Housing market winners and losers

Marketplace Staff Nov 3, 2006

TEXT OF STORY

KAI RYSSDAL: The housing bubble hasn’t exactly popped, but it is losing a whole lot of air, especially in the Midwest. Sales of new homes in Chicago are already running 20 percent behind last year, and residential construction is down about 9 percent. Not so great if you want to sell your home, but for other housing industry players, there’s more of an upside than you might think. From Chicago, Diantha Parker reports

DIANTHA PARKER: Sick of stories about the housing market? You probably don’t own a house. But a downturn affects you, even if you rent, even if you live with your parents.

Every dollar spent on a new house is worth about $7 or $8 to the overall economy. That statistic brought to you by The National Association of Homebuilders. Mark Harrison heads up its Illinois chapter.

MARK HARRISON: The builder spends the dollar because he gets it from the customer. He turns around and he goes and buys the lumber package. And the lumber guy goes and buys more stock. The same is true as far as the plumber, the electrician.

Now look past this House-That-Jack-Built scenario and say that house isn’t built, isn’t bought. That means less of this stuff sells:

HARRISON: Carpet, furniture, draperies, silverware, new plates, housewares, gardening equipment, fertilizer . . .

And on and on. Between 1995 and 2000, Harrison says the number of people working in Chicago’s housing industry grew 26%, to an all time high of more than 400,000.

Now, construction companies are laying people off, unless they’re in the renovation and rehab business.

The Home Depot in Chicago’s Lincoln Park is bustling. This neighborhood was kinda seedy about 30 years ago. Now it’s one of the most fashionable and fast-growing areas in the city.

Sales associate Connie Pec says these days homeowners are all about a new bathroom.

CONNIE PEC: Whirlpool tubs are the hottest thing out there. Every contractor I’ve worked with, they do not put in regular tubs.

It’s because people are just staying put, instead of bothering with selling their homes and then buying again.

PEC: They look at the prices of what they’re wanting and it’s exorbitant so they can take home equity loans and all that, and actually go in and improve what their home is worth and be able to stay in a home that they’re very, very happy in, and that they’ve designed themselves.

This 4-year-old store was designed accordingly. Pec calls it frou-frou, but anyway, it’s less warehousey than other Home Depots and was built to appeal to non-contractors.

Pec says there was so much work going on the area this year, even in these lean times, Home Depot transferred her from another location to help professionals who were leaving empty handed.

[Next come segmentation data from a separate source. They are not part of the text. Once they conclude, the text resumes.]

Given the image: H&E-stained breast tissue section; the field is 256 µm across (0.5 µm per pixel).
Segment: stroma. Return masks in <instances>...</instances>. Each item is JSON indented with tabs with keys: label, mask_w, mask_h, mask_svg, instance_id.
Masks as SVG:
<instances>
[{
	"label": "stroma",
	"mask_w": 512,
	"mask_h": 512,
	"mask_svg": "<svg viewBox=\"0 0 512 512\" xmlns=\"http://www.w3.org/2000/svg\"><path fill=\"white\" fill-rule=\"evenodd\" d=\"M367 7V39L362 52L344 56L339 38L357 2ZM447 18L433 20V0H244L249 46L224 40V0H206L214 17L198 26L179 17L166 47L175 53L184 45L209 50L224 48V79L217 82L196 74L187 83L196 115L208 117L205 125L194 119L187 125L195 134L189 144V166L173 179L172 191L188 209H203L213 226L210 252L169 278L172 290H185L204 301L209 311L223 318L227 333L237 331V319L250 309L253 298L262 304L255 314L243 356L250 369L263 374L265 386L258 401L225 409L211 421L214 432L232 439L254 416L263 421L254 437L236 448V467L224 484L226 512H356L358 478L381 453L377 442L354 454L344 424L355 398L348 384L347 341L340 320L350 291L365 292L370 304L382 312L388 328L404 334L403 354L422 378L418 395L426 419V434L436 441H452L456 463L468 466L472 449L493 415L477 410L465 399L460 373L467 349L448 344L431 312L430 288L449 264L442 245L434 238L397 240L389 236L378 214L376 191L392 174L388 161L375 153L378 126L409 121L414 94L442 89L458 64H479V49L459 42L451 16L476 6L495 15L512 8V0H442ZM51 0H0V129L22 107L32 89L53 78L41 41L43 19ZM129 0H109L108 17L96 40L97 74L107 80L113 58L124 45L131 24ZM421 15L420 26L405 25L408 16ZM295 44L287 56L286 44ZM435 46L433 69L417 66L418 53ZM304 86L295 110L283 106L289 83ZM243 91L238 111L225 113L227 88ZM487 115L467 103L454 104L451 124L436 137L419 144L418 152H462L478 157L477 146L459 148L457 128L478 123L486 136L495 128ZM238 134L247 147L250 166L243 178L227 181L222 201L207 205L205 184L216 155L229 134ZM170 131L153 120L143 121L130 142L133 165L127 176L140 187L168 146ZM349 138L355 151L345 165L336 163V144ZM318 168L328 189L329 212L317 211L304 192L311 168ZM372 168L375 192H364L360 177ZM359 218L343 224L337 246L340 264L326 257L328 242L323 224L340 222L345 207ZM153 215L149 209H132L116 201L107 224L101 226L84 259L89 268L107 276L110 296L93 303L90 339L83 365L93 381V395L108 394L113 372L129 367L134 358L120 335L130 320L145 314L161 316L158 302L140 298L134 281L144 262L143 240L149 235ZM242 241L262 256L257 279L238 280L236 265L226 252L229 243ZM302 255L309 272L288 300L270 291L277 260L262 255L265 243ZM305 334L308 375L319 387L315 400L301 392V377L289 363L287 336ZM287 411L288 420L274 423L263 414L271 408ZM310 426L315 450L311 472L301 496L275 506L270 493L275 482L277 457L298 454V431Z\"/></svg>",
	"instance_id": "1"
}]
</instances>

We’ve already talked about the trickle-down effect that’s leaving many contractors without jobs to buy supplies for. But Alex Benjamin isn’t one of them. This week he was working in the homeowner Brian Lipson’s custom-built bathroom. Lipson points out, it was missing some of the built part, starting with the sinks.

BRIAN LIPSON: They just held them in with caulk. It’s a little like using like denture cream to hold in dentures, you know?

Lipson hired Benjamin to fix this and many other things.

Benjamin’s business is called Home Surgery and he’s shaped it so he’s not affected by either booms or busts in the industry.

ALEX BENJAMIN: I’m doing things that people need all the time, pretty much. It ranges from very small repairs to room renovations, and there’s just space for everything in between. A lot of my repeat customers come back to me with new things that they’ve discovered that need repairing or that they want to tweak or change in some significant way.

Benjamin isn’t the only contractor who does this kind of work. He says he’s done more jobs lately for people who figure all those small investments will make them comfortable in the short-term and make for a bigger return when and if they ever decide to sell.

In Chicago, I’m Diantha Parker for Marketplace Money.